◆ **What to do**:
Would you please copy each line below that includes the string "multiplication"?

◆ **Information supplied**:
------------------------------------
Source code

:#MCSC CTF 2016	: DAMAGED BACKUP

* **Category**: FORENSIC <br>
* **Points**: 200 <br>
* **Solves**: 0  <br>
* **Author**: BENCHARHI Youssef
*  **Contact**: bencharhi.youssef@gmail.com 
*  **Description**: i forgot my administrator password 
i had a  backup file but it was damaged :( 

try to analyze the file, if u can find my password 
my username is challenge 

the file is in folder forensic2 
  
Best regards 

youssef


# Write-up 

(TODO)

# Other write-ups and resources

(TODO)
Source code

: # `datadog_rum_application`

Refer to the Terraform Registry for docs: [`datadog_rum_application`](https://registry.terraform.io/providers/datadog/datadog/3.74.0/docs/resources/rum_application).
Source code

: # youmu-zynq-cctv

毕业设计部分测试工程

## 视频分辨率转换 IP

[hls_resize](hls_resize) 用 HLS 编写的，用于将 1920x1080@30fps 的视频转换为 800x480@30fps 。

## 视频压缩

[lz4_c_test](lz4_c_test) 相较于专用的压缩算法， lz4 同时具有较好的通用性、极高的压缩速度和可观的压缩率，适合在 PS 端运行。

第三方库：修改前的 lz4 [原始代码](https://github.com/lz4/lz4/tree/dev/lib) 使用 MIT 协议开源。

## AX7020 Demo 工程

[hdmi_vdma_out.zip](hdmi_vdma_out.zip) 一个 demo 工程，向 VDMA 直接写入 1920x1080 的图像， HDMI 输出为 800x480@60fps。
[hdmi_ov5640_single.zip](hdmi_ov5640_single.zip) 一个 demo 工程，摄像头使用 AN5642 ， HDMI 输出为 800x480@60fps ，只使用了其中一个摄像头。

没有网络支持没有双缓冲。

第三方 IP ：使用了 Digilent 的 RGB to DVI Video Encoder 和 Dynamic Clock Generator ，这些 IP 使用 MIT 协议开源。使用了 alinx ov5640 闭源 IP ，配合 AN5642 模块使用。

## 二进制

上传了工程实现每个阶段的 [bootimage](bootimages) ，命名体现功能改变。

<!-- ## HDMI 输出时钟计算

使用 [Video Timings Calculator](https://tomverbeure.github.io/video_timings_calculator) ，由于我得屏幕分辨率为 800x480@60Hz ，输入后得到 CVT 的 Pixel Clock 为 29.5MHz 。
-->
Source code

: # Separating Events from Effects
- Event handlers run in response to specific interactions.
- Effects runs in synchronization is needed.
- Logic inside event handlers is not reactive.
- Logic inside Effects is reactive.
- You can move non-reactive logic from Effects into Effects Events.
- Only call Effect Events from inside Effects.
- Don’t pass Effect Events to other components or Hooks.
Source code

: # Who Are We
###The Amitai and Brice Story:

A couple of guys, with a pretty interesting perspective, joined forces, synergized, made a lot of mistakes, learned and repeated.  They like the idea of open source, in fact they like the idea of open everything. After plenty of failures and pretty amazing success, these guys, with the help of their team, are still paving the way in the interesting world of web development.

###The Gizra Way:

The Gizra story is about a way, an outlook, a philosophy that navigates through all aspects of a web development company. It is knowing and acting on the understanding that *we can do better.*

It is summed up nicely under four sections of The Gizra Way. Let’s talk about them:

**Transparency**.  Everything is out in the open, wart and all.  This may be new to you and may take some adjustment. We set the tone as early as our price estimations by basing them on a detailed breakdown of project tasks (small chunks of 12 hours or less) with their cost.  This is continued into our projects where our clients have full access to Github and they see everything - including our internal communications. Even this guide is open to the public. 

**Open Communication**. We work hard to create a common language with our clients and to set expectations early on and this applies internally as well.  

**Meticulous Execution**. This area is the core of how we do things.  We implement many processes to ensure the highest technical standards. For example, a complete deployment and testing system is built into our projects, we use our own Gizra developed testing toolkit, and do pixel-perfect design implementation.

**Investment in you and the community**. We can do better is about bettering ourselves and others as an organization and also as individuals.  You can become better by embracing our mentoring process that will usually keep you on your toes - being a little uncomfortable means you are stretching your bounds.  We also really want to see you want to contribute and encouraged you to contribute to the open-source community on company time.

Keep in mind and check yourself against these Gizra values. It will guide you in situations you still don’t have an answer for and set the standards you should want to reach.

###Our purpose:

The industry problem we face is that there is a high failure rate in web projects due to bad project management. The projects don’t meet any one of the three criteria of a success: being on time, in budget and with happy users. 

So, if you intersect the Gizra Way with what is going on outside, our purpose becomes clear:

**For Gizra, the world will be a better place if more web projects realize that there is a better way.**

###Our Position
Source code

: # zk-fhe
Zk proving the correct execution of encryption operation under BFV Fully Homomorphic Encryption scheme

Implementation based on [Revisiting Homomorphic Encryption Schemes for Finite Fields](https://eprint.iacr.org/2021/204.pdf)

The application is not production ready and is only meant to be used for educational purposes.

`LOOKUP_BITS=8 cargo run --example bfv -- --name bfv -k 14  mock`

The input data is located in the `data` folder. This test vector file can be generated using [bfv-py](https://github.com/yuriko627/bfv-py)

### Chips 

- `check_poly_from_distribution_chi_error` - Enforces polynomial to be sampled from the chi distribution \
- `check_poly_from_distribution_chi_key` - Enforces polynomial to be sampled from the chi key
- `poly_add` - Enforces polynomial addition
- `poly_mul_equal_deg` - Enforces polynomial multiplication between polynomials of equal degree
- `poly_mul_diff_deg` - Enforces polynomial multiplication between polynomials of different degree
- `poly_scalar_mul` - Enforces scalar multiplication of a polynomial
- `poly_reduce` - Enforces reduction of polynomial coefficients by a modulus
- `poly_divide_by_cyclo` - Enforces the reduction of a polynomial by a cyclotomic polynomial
------------------------------------
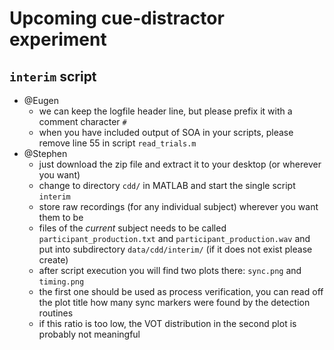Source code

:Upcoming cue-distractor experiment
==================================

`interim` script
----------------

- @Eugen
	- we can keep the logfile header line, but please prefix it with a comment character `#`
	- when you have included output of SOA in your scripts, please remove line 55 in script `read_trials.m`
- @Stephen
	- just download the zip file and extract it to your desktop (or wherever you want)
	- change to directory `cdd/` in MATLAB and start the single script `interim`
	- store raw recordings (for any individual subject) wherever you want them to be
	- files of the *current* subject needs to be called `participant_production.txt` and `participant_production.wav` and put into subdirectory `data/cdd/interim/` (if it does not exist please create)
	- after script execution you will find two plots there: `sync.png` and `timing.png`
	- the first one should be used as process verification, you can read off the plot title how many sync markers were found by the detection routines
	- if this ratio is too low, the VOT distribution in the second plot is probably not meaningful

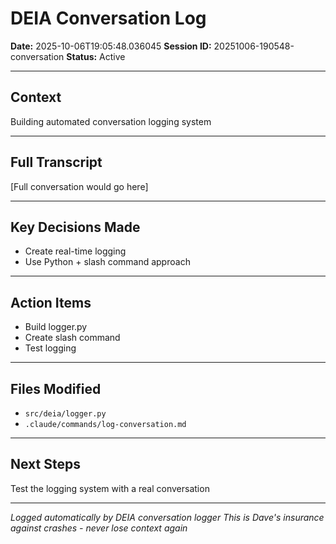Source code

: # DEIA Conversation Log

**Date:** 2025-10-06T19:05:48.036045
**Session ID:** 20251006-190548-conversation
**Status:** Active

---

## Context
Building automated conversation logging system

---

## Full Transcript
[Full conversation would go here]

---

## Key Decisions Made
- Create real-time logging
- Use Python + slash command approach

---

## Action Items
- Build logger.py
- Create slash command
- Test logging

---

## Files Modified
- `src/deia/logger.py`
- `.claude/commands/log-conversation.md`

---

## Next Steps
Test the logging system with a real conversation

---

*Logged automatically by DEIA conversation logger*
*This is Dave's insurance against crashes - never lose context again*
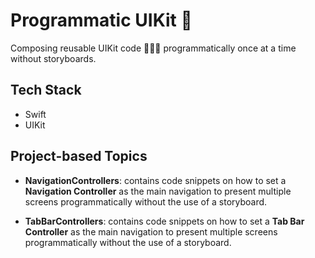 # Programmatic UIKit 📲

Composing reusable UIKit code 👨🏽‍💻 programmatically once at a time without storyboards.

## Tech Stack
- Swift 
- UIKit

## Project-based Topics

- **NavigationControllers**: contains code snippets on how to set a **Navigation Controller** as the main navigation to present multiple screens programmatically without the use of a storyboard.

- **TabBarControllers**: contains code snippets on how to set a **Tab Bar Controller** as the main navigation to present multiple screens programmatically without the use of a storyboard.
------------------------------------
◆ **Answer to this task**:
- `poly_mul_equal_deg` - Enforces polynomial multiplication between polynomials of equal degree
- `poly_mul_diff_deg` - Enforces polynomial multiplication between polynomials of different degree
- `poly_scalar_mul` - Enforces scalar multiplication of a polynomial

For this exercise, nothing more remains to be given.